EXTRACT TO READ
++++++++++

Thus it answers a useful purpose; for, as I have said, it facilitates exchanges. In this respect, it corresponds perfectly, if I may adopt Adam Smith's illustration, to the land which is used for roads and other avenues of passage and transportation. The land thus appropriated affords no rent; it cannot be used for the purposes either of agriculture or building. We cannot do without the roads, any more than we can do without money; but the necessity of devoting much land to this use is a tax upon the community, and a tax to a serious amount; for it yields no profit, and it costs a considerable sum for keeping it in repair. So the cost to a community of the money which it needs is a serious drain upon its resources. For money also needs to be kept in repair; the loss by abrasion, by actual rubbing down through much handling, is considerable. The deficiency in weight of the old, worn coins, when they are called in to be recoined, has to be made up by the public. An operation of this kind in William and Mary's time, recoining all the specie currency of Great Britain, and issuing it again of the proper weight, cost the government about two and a half millions sterling, or twelve millions of dollars. McCulloch estimates the whole loss from abrasion, and from such accidents as shipwrecks, fires, and forgetting the places where hoards of it have been buried or otherwise concealed, at one per cent a year; estimating, as Mr. Senior does, the whole metallic currency of England at thirty millions sterling, or 150 millions of dollars, the annual cost of maintaining this currency in repair is about a million and a half of dollars.

++++++++++

RECORDED DATA
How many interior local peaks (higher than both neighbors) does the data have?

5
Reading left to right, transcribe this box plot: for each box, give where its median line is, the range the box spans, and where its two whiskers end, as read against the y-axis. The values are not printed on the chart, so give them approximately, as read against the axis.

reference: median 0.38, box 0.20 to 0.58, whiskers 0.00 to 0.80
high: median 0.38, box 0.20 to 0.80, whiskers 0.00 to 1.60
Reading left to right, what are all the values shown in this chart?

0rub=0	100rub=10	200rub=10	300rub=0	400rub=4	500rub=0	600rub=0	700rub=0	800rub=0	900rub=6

++++++++++

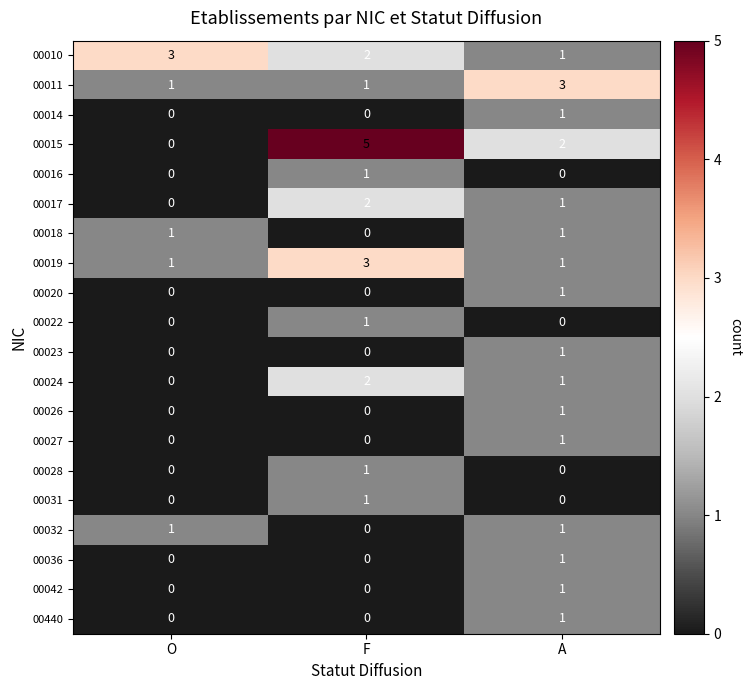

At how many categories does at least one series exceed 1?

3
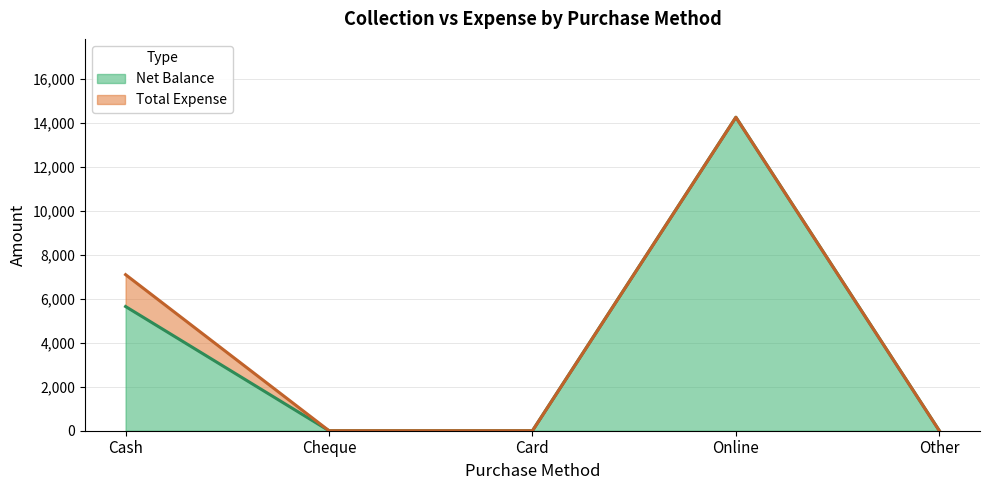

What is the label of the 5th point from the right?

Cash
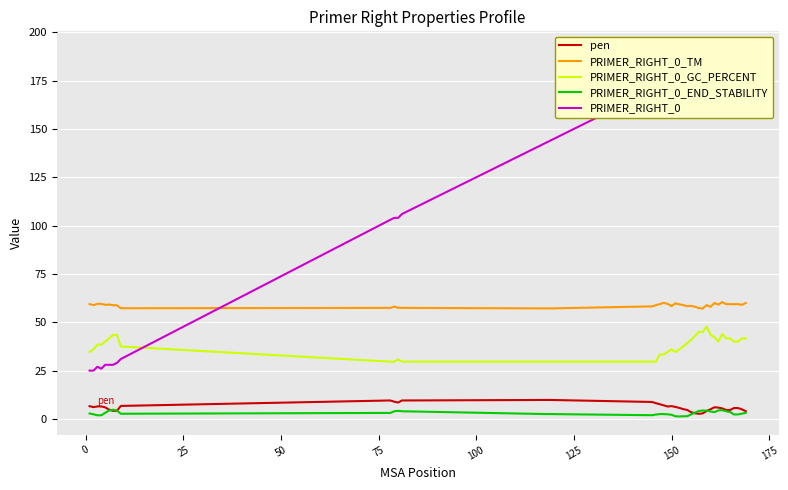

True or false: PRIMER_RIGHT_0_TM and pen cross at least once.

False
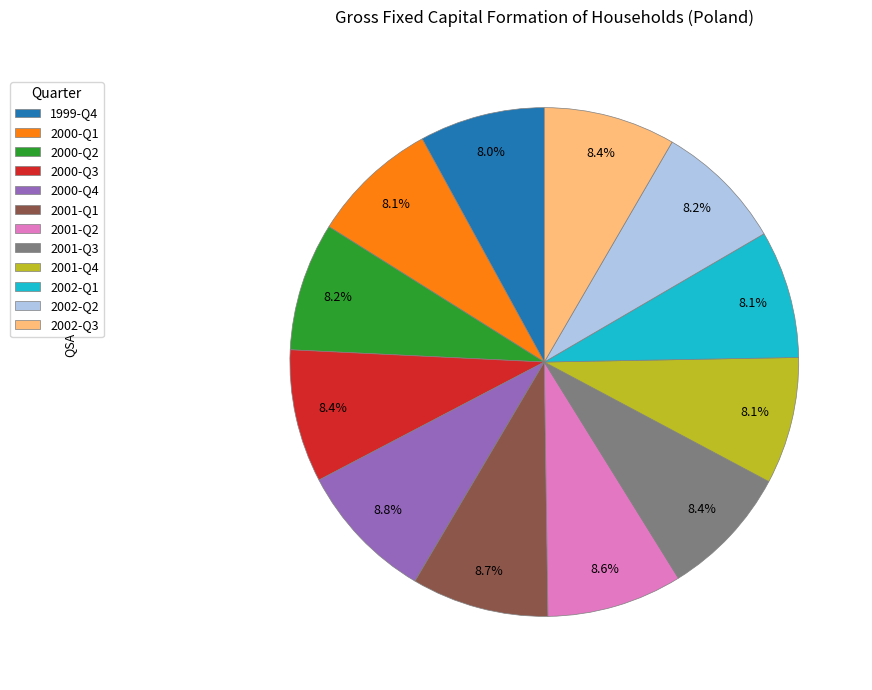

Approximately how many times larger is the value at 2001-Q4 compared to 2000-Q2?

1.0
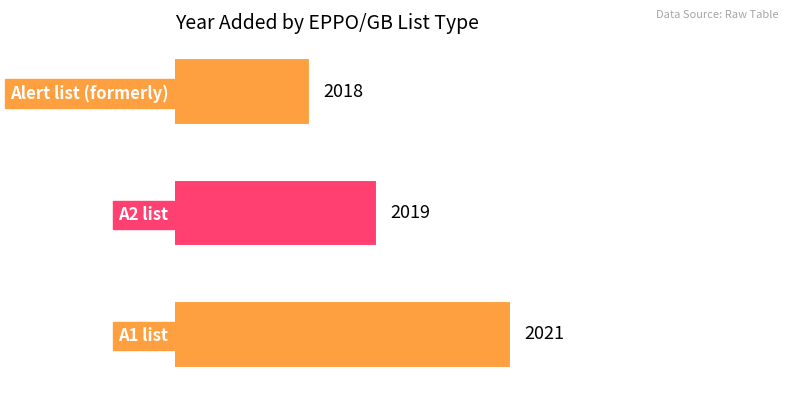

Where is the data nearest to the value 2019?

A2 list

++++++++++

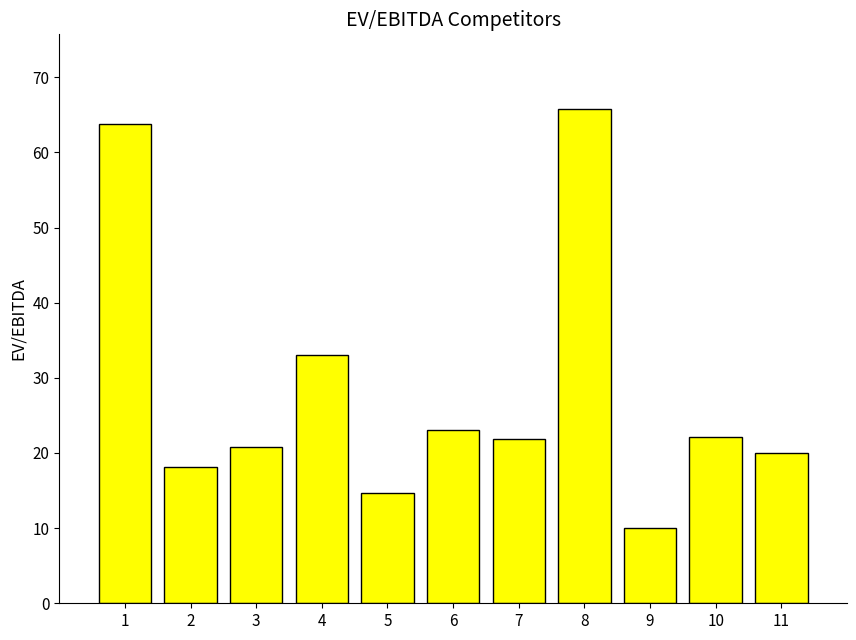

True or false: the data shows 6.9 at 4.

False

++++++++++

REQUIRED ACTIONS
1: Pick out every row that contains the word "Reading", matching case exactly, and copy each one in full.
2: Proceed with the passage on the cost of keeping a metallic currency in repair, continuing from its final sentence.

RESPONSE LIST
1:
Reading left to right, transcribe this box plot: for each box, give where its median line is, the range the box spans, and where its two whiskers end, as read against the y-axis. The values are not printed on the chart, so give them approximately, as read against the axis.
Reading left to right, what are all the values shown in this chart?

2:
This, however, is not the heaviest charge which the possession of a large amount of coined money entails upon the nation. The loss of profit or interest may be estimated by regarding the specie currency as so much unproductive wealth, which, if it were turned into active capital, would increase the national income by a large annual profit. The whole gold and silver currency of France, for instance, is estimated at 400 millions of dollars; considering the rate of profit in that kingdom to be only six per cent, the annual expense of keeping so much money within the limits of the country is twenty-four millions; add one per cent as the cost of keeping the coin in repair, and the total expense is twenty-eight millions of dollars, or more than half the sum which would defray the whole expense of our national government in a time of peace. We cannot estimate with much precision the amount of currency here in the United States; but the returns of all the banks in the Union, made to the Secretary of the Treasury in May, 1854, indicate that the average circulation of banknotes is now about 200 millions of dollars, founded on specie reserves held by the banks, of sixty millions. The gold and silver in the treasury depositories of the United States at the same period amounted to twenty-five millions. If we suppose that forty millions of gold and silver coins are in the hands of individuals and other corporations than banks, an estimate certainly not too large, we have 265 millions of dollars as the total of our circulation. The average rate of profit throughout the United States is at least as high as ten per cent; add one per cent for the loss by abrasion, and by shipwrecks, fires, &c., and we have over twenty-nine millions for what would be the annual cost of our currency, did it consist exclusively of specie. In fact, a large portion of it consists of bank-notes, a cheap substitute for coin; so the actual cost is but eleven per cent on 125 millions of specie, or a little less than fourteen. millions a year.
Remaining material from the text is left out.